**ZADANIE**
Przepisz dosłownie fragment tekstu o cyfrowej tożsamości od słów „NAPRAWDĘ TAK BYŁO.” aż do słów „to nie interesuje.” włącznie.

**TEKST ŹRÓDŁOWY**
Po raz pierwszy zetknęłam się z tworzeniem swojej cyfrowej tożsamości. Inni zrobili to wcześniej, na MySpejsie albo Last.fm. To był naprawdę stresujący moment. Mój znajomy specjalnie manipulował słuchanymi przez siebie płytami, żeby wyglądać na interesującego. Okładki wyświetlały się przy użytkowniku, a on chciał być znany jako człowiek, który słucha Suicide, Shellaca, Fugazi i Death in June. To musiało być trudne, jeśli niechcący wtedy (2009) zdarzyło mu się posłuchać The Kills, Devendry Banharta albo Björk.

Blamaż.

Naprawdę.

Akurat wtedy tam siedziałam, tkwiłam w tym, nazwijmy to, muzycznym środowisku, gdzie o muzyce pisali głównie chłopcy i wyśmiewali każdego, kto nie miał wysublimowanego gustu, do momentu gdy jeden z tych chłopców, charyzmatyczny i mądry, napisał, że nie istnieje nic takiego jak guilty pleasure i że słuchanie popu jest OK.

Mój boże.

NAPRAWDĘ TAK BYŁO.

Teraz cyfrowych tożsamości jest tak wiele, że właściwie tworzą się same, to jest już raczej nieważne. Ważne, żeby lajkować odpowiednie posty i powstrzymywać się od wypowiadania opinii na popularne tematy, ewentualnie pisać, że nas to nie interesuje.

Najciekawsze jest to, że nie wszyscy użytkownicy social mediów są złośliwymi snobami. Nie wszyscy. To tak, jakby w tramwaju numer 15 siedziało czterech kibiców Legii i tylko oni wydzieraliby się na całe gardło, ale ktoś potem powiedziałby, że w piętnastce wszyscy strasznie krzyczeli. Ja tak nie chcę, ja chcę być naiwna, miła i dobra.

W 2009 roku był spokój, a ja w to okienko wkleiłam monolog Rentona.

Zabawne jest to, że byłam pewna, że ten tekst kończy się „I chose something else”. Zupełnie zignorowałam trzy ostatnie zdania o heroinie („And the reasons? There are no reasons. Who needs reasons when you’ve got heroin?”).

**ZAWARTOŚĆ ZBIORU DANYCH**
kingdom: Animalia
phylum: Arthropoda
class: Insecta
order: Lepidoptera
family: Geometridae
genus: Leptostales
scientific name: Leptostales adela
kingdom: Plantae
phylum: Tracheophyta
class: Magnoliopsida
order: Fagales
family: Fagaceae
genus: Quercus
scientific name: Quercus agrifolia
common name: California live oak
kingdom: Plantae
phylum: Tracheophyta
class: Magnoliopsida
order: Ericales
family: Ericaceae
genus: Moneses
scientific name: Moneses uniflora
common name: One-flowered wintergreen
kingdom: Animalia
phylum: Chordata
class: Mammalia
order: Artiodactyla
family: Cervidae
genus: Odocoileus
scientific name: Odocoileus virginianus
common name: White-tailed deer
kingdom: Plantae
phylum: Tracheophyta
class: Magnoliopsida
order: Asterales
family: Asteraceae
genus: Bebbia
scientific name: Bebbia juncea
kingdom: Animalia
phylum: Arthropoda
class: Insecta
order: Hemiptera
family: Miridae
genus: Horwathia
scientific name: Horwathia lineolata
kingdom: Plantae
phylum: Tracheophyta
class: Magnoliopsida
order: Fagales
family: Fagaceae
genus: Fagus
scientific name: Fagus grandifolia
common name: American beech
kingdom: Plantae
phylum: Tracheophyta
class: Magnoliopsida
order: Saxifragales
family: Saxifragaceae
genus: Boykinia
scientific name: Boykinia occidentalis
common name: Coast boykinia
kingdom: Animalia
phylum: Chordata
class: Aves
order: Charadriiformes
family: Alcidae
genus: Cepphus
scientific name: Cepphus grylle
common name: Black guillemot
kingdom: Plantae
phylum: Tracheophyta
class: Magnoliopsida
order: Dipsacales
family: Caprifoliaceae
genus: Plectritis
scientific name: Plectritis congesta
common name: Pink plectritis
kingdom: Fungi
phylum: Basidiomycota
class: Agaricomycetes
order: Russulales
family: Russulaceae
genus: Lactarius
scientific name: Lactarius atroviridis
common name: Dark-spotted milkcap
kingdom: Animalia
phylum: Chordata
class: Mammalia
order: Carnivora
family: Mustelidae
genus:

**WYNIK**
NAPRAWDĘ TAK BYŁO.

Teraz cyfrowych tożsamości jest tak wiele, że właściwie tworzą się same, to jest już raczej nieważne. Ważne, żeby lajkować odpowiednie posty i powstrzymywać się od wypowiadania opinii na popularne tematy, ewentualnie pisać, że nas to nie interesuje.